Coloque em 80% de fenol por até 60 minutos. Examinar ao microscópio óptico para verificar a clareação de estruturas mais pequenas para examinar os actos do culex. Corte-o e coloque-o sobre a quantidade de lactofenol.

Em uma lâmina de microscópio. Use uma lamínula para esmagar o culex para permitir a medição e contagem dos ganchos estelares rosa. Corte a extremidade anterior e monte em Foss em um microscópio.
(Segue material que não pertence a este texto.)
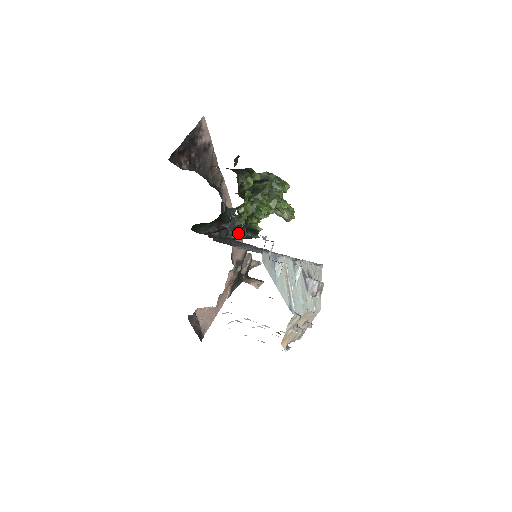
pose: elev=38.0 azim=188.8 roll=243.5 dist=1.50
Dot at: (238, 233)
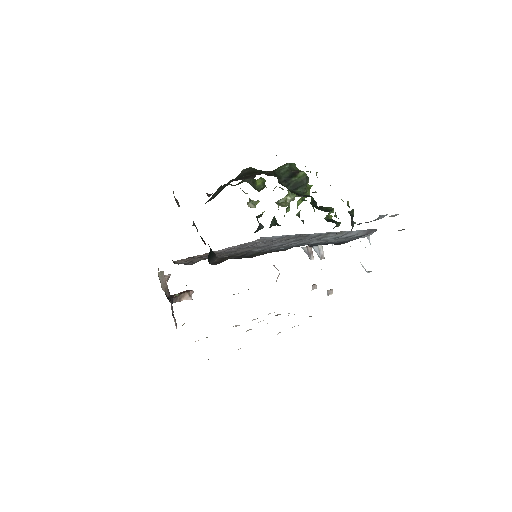
Dot at: (353, 226)
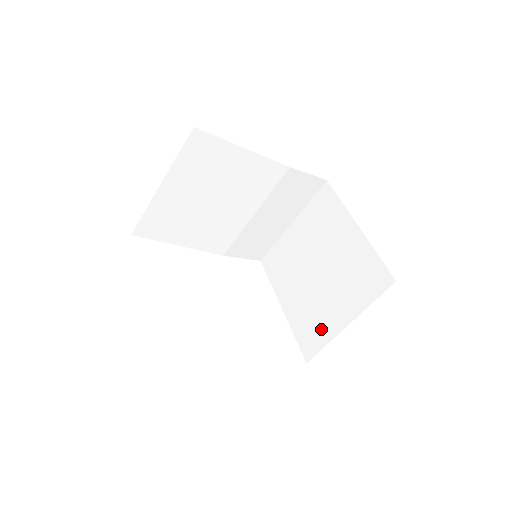
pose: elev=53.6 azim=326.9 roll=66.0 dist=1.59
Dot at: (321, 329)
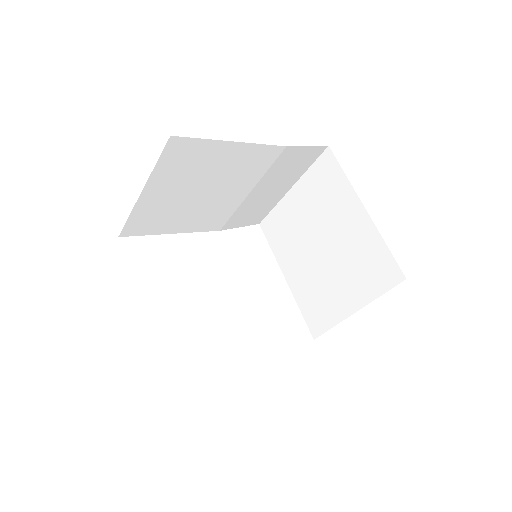
Dot at: (327, 310)
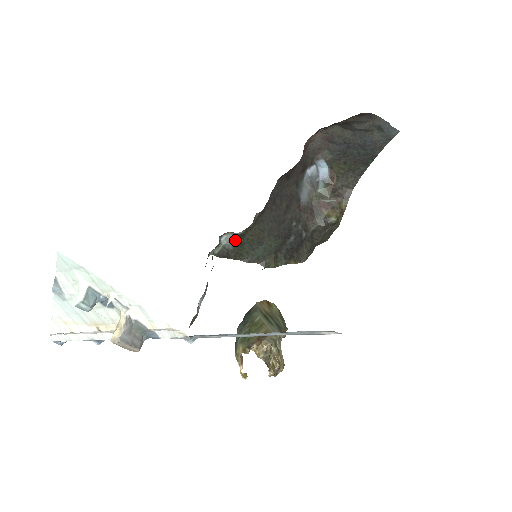
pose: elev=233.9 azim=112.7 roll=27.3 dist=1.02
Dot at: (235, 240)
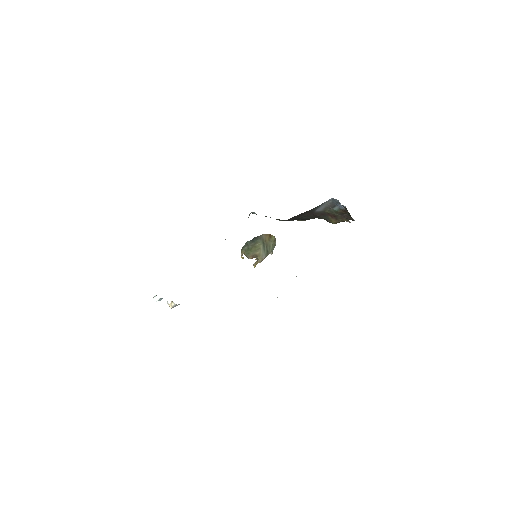
Dot at: occluded
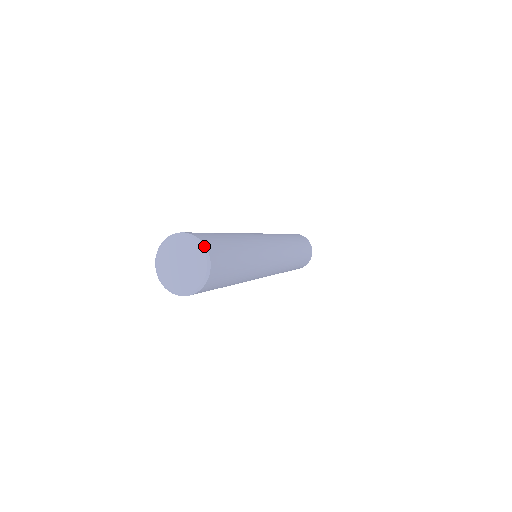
Deslize sob algumas gotas de lact fenol ou em uma geléia de glicerina para montagem permanente. Observe as partes da boca sob um microscópio de luz. Depois de cortar as caudas de grandes nematóides e montar em lactofenol, observe o paoli ventral e a morfologia do caule dos machos sob um microscópio óptico usando os métodos descritos neste vídeo.

Uma pesquisa dos capacetes dos cenários do susaranho da máscara foi realizada no condado de Missoula, Montana. Entre 2007 e 2011. Um total de 56 musaranhos foram coletados de armadilhas de queda e examinados dentro de duas horas após a morte.

A prevalência geral de infecção foi de 96%Apenas dois musaranhos estavam livres de parasitas. 15 espécies de capacetes foram identificadas, incluindo nove espécies de estos e seis espécies de nematóides. Uma espécie do gênero Esto staphylo authorities não foi descrita anteriormente.

Os órgãos encontrados infectados incluíram intestino delgado, estômago, pulmões e bexiga urinária. As intensidades totais de infecção variaram de sete a 234 vermes por hospedeiro infectado, a riqueza ou o número de espécies de capacete por hospedeiro infectado variou de um a oito, com uma média de 4,1 Uma vez dominado. Essa técnica pode ser feita em um a dois Rs em um pequeno mamífero como um esquilo e quatro a cinco Rs em um mamífero maior como um guaxinim.

Depois de assistir a este vídeo, você deve ter uma boa compreensão de como coletar, preservar e identificar capacetes da vida selvagem.